- 正文部分:
------------------------------

古小说研究 古代小说网 2021-07-17


《金瓶梅》作者问题,七嘴八舌,至今无解。学林智叟虽一再提点“吃蛋就好”,但研究《金瓶梅》的人“读其书,想见其为人”,总想把作者找出来。

《金瓶梅词话》序

从欣欣子序,我们知道“兰陵笑笑生”这个名字,但兰陵笑笑生是什么人,我们并不知道。《金瓶梅传》(艺人本的原名)浮出水面,便受到上层文人的关注,纷纷搜集、传抄,猜测作者。正如叶桂桐先生总结的:“明代人多传闻之语,清代人多推测之词。”1

上世纪三十年代,鲁迅、郑振铎、吴晗开始对《金瓶梅》作较科学的探讨和评价,肯定《金瓶梅》是伟大写实主义作品,否定作者是大名士王世贞。

五十年代,潘开沛撰文指出《金瓶梅》不是某个大名士、大文学家创作出来的,而是“许多艺人集体创作出来的”,“是说书人自己编的”2。

八十年代改革开放后,研究瓶书的风气渐盛。陈诏先生发表论文,题目就叫《金瓶梅词话是一部扬州评话》3。刘辉先生更指出,今本《词话》是“一部完整的、未经文人写定的、民间长篇说唱底本”4。

------------------------------

- 源数据:
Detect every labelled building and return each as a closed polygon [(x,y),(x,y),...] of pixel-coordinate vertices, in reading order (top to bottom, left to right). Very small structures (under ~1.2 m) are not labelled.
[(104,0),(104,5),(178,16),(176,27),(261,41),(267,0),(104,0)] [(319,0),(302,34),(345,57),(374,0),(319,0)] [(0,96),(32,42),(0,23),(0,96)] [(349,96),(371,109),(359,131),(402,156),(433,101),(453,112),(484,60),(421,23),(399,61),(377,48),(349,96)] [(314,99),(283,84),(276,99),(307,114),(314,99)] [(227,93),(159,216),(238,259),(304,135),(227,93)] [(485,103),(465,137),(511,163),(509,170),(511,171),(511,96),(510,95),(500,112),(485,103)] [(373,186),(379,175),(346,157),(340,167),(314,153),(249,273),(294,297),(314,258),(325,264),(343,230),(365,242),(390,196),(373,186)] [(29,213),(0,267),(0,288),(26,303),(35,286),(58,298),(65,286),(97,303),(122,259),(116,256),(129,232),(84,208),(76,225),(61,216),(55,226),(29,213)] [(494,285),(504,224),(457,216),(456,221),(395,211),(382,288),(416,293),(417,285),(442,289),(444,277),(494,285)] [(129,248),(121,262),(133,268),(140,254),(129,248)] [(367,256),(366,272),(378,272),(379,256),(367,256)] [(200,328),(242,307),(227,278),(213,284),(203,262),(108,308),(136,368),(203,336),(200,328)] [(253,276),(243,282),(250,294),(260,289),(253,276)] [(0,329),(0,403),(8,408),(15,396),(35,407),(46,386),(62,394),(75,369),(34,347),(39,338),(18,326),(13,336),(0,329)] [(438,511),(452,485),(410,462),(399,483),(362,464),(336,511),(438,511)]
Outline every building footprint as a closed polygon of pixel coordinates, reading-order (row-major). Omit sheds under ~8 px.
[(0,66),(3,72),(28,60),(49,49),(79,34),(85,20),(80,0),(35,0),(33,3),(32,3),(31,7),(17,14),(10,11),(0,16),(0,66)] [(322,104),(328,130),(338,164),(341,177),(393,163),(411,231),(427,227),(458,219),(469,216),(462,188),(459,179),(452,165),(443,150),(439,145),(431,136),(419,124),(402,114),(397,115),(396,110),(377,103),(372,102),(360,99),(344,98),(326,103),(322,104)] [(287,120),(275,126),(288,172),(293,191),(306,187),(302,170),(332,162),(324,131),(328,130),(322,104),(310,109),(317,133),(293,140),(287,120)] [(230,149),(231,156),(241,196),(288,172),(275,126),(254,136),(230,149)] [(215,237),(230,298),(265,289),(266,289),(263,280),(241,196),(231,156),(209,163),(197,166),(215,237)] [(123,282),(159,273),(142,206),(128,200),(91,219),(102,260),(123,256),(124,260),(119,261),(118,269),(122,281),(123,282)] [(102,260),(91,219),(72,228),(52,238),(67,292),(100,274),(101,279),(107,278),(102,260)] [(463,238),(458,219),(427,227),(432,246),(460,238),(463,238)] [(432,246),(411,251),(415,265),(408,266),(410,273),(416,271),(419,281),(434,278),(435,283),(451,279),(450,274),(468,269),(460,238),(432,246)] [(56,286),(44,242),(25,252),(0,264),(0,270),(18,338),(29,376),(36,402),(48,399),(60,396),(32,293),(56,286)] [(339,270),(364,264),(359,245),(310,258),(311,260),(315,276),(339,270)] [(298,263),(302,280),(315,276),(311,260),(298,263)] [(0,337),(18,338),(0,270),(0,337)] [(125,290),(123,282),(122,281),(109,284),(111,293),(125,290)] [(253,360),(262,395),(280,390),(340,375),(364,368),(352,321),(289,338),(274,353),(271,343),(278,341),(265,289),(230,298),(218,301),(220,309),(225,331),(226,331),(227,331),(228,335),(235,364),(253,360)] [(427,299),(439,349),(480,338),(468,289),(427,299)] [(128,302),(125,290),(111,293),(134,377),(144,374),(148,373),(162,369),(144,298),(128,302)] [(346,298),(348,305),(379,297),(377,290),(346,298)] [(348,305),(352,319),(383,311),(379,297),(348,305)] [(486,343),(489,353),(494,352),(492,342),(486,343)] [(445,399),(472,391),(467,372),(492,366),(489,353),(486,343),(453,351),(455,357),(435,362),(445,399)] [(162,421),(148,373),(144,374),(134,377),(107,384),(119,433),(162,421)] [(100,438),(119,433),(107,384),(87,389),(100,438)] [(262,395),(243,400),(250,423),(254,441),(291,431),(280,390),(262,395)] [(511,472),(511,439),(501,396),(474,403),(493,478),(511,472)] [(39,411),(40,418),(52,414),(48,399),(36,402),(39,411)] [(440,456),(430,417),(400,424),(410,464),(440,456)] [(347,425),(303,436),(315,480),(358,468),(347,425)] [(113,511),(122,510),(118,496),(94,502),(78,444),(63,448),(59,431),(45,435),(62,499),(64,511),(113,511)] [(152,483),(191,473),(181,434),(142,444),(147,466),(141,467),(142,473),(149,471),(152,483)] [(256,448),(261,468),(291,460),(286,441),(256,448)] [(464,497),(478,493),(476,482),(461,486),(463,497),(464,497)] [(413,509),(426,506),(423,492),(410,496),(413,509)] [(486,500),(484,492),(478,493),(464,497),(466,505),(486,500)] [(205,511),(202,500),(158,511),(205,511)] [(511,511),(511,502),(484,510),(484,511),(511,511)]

------------------------------

- 任务清单:
a – 请将这段关于《金瓶梅》作者的文字中从“古小说研究 古代小说网 2021-07-17”到“品,否定作者是大名士王世贞。”的那一段原样抄写出来。
b – 根据这段关于《金瓶梅》作者的文字，陈诏先生发表的论文题目是什么？
作答时只依据这段关于《金瓶梅》作者的文字。

- 完整解答:
a –
古小说研究 古代小说网 2021-07-17


《金瓶梅》作者问题,七嘴八舌,至今无解。学林智叟虽一再提点“吃蛋就好”,但研究《金瓶梅》的人“读其书,想见其为人”,总想把作者找出来。

《金瓶梅词话》序

从欣欣子序,我们知道“兰陵笑笑生”这个名字,但兰陵笑笑生是什么人,我们并不知道。《金瓶梅传》(艺人本的原名)浮出水面,便受到上层文人的关注,纷纷搜集、传抄,猜测作者。正如叶桂桐先生总结的:“明代人多传闻之语,清代人多推测之词。”1

上世纪三十年代,鲁迅、郑振铎、吴晗开始对《金瓶梅》作较科学的探讨和评价,肯定《金瓶梅》是伟大写实主义作品,否定作者是大名士王世贞。

b – 《金瓶梅词话是一部扬州评话》